Video: Grotesque wax heads from an outrageous Canadian artist
2024 Author: Richard Flannagan | [email protected]. Last modified: 2023-12-15 23:55
Louis Fortier's works are so grotesque that the viewer's emotions sometimes range from sheer disgust to curious admiration. A kind of game with a taste for the audience, it seems, Fortier is to his liking.
For the last ten years, Fortier has studied the phenomenon of the human head, and studied not abstractly, but in the most applied sense: the artist performed the most extraordinary manipulations with wax and plaster heads, fancifully changing the shape and playing with color. Fortier needed "cloning" his own head, playing with shapes, textures and sizes for a better understanding of himself as a person, for resignation to the idea that we live only one life.
In addition, the idea of multiple variations on the same theme raises difficult questions about randomness and unpredictability. Taking casts of forms before they harden, Fortier allows the material to change arbitrarily, without human intervention, and only then completes his creation. This is a kind of metaphor for human life: nature lays down the main features, and only then upbringing forms the personality.

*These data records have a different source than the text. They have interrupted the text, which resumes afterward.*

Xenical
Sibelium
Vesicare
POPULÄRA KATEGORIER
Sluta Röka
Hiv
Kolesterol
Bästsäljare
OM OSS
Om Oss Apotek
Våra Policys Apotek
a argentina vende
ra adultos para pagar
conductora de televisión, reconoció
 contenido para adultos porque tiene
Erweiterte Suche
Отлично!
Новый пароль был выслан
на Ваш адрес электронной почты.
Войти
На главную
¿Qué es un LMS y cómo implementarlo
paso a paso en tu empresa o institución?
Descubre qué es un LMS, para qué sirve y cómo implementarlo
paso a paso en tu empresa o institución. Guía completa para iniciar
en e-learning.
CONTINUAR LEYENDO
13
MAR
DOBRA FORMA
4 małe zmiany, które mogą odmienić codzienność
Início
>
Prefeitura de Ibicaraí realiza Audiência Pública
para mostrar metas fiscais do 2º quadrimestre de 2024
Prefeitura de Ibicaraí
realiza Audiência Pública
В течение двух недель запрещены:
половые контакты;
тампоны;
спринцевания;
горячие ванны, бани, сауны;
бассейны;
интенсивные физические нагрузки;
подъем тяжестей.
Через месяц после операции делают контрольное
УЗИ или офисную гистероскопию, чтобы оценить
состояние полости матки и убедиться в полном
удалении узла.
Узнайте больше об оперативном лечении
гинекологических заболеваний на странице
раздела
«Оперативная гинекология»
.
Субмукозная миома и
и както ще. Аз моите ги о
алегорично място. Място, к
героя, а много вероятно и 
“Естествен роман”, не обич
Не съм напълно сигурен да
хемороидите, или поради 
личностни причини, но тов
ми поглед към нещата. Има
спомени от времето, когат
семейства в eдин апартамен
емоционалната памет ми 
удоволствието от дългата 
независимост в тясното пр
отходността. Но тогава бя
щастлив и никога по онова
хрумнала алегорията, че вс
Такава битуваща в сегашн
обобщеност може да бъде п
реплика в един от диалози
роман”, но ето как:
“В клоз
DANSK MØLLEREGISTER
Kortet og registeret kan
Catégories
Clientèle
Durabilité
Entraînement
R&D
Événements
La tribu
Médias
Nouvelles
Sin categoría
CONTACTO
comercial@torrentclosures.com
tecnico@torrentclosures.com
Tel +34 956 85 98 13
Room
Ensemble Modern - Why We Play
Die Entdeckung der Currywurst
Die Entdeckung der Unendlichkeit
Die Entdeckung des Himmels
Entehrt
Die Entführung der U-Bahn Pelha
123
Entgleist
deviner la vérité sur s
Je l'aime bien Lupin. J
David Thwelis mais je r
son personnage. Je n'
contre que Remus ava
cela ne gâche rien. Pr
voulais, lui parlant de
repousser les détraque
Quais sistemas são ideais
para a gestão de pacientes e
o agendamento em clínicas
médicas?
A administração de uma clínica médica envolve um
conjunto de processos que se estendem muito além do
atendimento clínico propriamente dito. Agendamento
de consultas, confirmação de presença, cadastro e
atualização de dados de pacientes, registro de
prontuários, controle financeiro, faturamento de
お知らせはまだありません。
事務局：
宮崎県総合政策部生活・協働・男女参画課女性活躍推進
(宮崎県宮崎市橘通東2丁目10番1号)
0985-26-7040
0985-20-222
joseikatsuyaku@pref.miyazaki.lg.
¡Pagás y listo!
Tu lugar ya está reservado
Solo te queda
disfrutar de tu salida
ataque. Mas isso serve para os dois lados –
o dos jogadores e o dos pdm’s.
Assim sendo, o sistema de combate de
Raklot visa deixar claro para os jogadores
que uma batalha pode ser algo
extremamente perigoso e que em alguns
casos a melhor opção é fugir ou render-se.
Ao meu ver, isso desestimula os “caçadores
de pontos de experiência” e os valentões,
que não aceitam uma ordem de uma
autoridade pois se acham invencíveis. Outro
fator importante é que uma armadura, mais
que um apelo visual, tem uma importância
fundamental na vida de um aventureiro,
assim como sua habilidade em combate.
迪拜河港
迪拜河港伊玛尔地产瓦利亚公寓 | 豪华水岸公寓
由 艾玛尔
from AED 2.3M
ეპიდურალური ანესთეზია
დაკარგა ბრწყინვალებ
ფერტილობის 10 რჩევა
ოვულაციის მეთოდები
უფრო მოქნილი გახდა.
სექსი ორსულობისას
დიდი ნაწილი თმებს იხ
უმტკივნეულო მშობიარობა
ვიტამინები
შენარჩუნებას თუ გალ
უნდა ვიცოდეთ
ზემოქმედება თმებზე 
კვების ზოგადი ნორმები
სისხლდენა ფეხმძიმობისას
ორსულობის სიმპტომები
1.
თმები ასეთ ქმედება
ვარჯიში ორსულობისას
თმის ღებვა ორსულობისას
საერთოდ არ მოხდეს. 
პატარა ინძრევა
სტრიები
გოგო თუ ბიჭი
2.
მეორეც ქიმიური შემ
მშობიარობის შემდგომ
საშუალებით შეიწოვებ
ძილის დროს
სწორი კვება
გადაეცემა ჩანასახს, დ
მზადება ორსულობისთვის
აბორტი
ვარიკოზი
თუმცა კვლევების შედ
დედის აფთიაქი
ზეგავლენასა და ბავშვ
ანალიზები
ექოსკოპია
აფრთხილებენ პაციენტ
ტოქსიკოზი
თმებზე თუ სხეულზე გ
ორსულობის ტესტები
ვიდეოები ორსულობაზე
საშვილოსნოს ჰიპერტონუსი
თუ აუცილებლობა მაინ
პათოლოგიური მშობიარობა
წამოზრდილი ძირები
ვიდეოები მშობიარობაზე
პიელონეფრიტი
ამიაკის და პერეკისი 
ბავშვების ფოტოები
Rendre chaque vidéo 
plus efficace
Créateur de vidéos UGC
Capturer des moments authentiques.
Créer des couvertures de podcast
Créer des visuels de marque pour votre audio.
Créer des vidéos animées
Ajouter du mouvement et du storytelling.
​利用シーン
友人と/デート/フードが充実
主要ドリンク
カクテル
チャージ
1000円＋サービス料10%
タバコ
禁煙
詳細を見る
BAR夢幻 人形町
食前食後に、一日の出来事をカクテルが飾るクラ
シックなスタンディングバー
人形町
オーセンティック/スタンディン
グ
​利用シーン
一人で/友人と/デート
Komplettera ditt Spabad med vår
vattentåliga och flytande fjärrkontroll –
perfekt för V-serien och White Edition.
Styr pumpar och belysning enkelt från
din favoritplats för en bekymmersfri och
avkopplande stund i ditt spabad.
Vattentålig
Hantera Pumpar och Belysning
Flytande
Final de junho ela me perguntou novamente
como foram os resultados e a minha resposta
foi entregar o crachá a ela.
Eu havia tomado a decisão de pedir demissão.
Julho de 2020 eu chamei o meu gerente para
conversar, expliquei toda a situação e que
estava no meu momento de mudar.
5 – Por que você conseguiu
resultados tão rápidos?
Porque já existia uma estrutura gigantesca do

Fortier heads of different sizes, made with anatomical precision, but with noticeable distortions, would look appropriate in the St. Petersburg Cabinet of Curiosities, or would fit into the working equipment for an American horror film, but these ambiguous creations adorn the walls of numerous Canadian art spaces.
Louis Fortier currently lives and works in Montreal. He received his BA from the Université Laval in Quebec and then, in 1994, his master's degree from the Université du Québec in Montreal. He has participated in a number of solo and group exhibitions throughout the province of Quebec, namely the B-312 Gallery, the Plein Sud Gallery, the Clark Gallery, and many others.
Something similar can be observed in the work of the infamous Genevieve Sunter. The French artist, however, is not at all concerned with the head. Taking inspiration from today's fast food and porn entertainment industry, Sunter shares ideas for quick fun with viewers.